** TO DO **
An exact reprint of the whole listing is what the answer must contain.

** RECORDS PROVIDED **
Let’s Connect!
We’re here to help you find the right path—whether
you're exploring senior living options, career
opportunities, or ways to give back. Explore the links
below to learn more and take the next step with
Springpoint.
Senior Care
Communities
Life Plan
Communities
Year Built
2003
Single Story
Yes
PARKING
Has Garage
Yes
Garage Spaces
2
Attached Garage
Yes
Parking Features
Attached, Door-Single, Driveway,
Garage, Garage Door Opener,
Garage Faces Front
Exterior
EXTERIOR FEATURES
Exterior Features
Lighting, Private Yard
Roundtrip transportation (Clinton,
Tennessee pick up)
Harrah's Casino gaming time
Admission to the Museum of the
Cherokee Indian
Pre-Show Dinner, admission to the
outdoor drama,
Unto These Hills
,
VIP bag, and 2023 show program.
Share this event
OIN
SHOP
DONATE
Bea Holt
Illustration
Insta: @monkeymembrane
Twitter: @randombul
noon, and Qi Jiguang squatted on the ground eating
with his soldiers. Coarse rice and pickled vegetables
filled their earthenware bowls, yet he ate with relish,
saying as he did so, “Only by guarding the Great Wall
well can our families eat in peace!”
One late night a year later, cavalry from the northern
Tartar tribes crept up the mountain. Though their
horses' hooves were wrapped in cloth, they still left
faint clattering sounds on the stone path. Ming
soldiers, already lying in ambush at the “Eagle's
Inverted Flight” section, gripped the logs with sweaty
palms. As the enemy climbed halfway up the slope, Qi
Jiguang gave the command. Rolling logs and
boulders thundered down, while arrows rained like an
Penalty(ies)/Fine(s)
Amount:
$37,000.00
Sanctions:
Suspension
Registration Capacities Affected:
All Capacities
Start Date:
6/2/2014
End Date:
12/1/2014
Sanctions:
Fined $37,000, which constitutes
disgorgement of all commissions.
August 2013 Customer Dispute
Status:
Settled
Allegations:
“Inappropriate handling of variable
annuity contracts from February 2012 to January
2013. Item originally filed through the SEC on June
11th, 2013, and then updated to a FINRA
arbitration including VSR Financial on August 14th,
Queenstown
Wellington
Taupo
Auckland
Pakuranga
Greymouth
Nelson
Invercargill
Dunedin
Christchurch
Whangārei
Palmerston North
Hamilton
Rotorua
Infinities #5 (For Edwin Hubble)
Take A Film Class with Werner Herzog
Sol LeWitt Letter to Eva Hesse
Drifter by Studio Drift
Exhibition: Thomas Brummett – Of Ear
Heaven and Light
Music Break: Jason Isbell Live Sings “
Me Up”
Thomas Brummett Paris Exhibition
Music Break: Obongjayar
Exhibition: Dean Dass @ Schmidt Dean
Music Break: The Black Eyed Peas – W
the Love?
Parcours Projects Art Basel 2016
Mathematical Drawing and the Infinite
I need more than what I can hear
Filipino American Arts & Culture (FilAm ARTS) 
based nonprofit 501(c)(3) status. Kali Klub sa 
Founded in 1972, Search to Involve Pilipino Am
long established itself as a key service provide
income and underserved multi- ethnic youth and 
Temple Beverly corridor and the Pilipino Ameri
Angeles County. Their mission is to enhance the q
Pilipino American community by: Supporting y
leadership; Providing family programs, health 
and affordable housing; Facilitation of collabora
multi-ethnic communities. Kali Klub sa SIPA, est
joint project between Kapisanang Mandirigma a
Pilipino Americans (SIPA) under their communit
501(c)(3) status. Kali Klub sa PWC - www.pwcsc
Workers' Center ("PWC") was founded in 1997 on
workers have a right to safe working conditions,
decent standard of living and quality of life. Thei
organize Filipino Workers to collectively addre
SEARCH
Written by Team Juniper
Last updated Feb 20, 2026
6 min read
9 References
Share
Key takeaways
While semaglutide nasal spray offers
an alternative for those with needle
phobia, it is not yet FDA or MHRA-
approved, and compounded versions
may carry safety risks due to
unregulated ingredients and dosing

** RESULT FOR THIS TASK **
Let’s Connect!
We’re here to help you find the right path—whether
you're exploring senior living options, career
opportunities, or ways to give back. Explore the links
below to learn more and take the next step with
Springpoint.
Senior Care
Communities
Life Plan
Communities
Year Built
2003
Single Story
Yes
PARKING
Has Garage
Yes
Garage Spaces
2
Attached Garage
Yes
Parking Features
Attached, Door-Single, Driveway,
Garage, Garage Door Opener,
Garage Faces Front
Exterior
EXTERIOR FEATURES
Exterior Features
Lighting, Private Yard
Roundtrip transportation (Clinton,
Tennessee pick up)
Harrah's Casino gaming time
Admission to the Museum of the
Cherokee Indian
Pre-Show Dinner, admission to the
outdoor drama,
Unto These Hills
,
VIP bag, and 2023 show program.
Share this event
OIN
SHOP
DONATE
Bea Holt
Illustration
Insta: @monkeymembrane
Twitter: @randombul
noon, and Qi Jiguang squatted on the ground eating
with his soldiers. Coarse rice and pickled vegetables
filled their earthenware bowls, yet he ate with relish,
saying as he did so, “Only by guarding the Great Wall
well can our families eat in peace!”
One late night a year later, cavalry from the northern
Tartar tribes crept up the mountain. Though their
horses' hooves were wrapped in cloth, they still left
faint clattering sounds on the stone path. Ming
soldiers, already lying in ambush at the “Eagle's
Inverted Flight” section, gripped the logs with sweaty
palms. As the enemy climbed halfway up the slope, Qi
Jiguang gave the command. Rolling logs and
boulders thundered down, while arrows rained like an
Penalty(ies)/Fine(s)
Amount:
$37,000.00
Sanctions:
Suspension
Registration Capacities Affected:
All Capacities
Start Date:
6/2/2014
End Date:
12/1/2014
Sanctions:
Fined $37,000, which constitutes
disgorgement of all commissions.
August 2013 Customer Dispute
Status:
Settled
Allegations:
“Inappropriate handling of variable
annuity contracts from February 2012 to January
2013. Item originally filed through the SEC on June
11th, 2013, and then updated to a FINRA
arbitration including VSR Financial on August 14th,
Queenstown
Wellington
Taupo
Auckland
Pakuranga
Greymouth
Nelson
Invercargill
Dunedin
Christchurch
Whangārei
Palmerston North
Hamilton
Rotorua
Infinities #5 (For Edwin Hubble)
Take A Film Class with Werner Herzog
Sol LeWitt Letter to Eva Hesse
Drifter by Studio Drift
Exhibition: Thomas Brummett – Of Ear
Heaven and Light
Music Break: Jason Isbell Live Sings “
Me Up”
Thomas Brummett Paris Exhibition
Music Break: Obongjayar
Exhibition: Dean Dass @ Schmidt Dean
Music Break: The Black Eyed Peas – W
the Love?
Parcours Projects Art Basel 2016
Mathematical Drawing and the Infinite
I need more than what I can hear
Filipino American Arts & Culture (FilAm ARTS) 
based nonprofit 501(c)(3) status. Kali Klub sa 
Founded in 1972, Search to Involve Pilipino Am
long established itself as a key service provide
income and underserved multi- ethnic youth and 
Temple Beverly corridor and the Pilipino Ameri
Angeles County. Their mission is to enhance the q
Pilipino American community by: Supporting y
leadership; Providing family programs, health 
and affordable housing; Facilitation of collabora
multi-ethnic communities. Kali Klub sa SIPA, est
joint project between Kapisanang Mandirigma a
Pilipino Americans (SIPA) under their communit
501(c)(3) status. Kali Klub sa PWC - www.pwcsc
Workers' Center ("PWC") was founded in 1997 on
workers have a right to safe working conditions,
decent standard of living and quality of life. Thei
organize Filipino Workers to collectively addre
SEARCH
Written by Team Juniper
Last updated Feb 20, 2026
6 min read
9 References
Share
Key takeaways
While semaglutide nasal spray offers
an alternative for those with needle
phobia, it is not yet FDA or MHRA-
approved, and compounded versions
may carry safety risks due to
unregulated ingredients and dosing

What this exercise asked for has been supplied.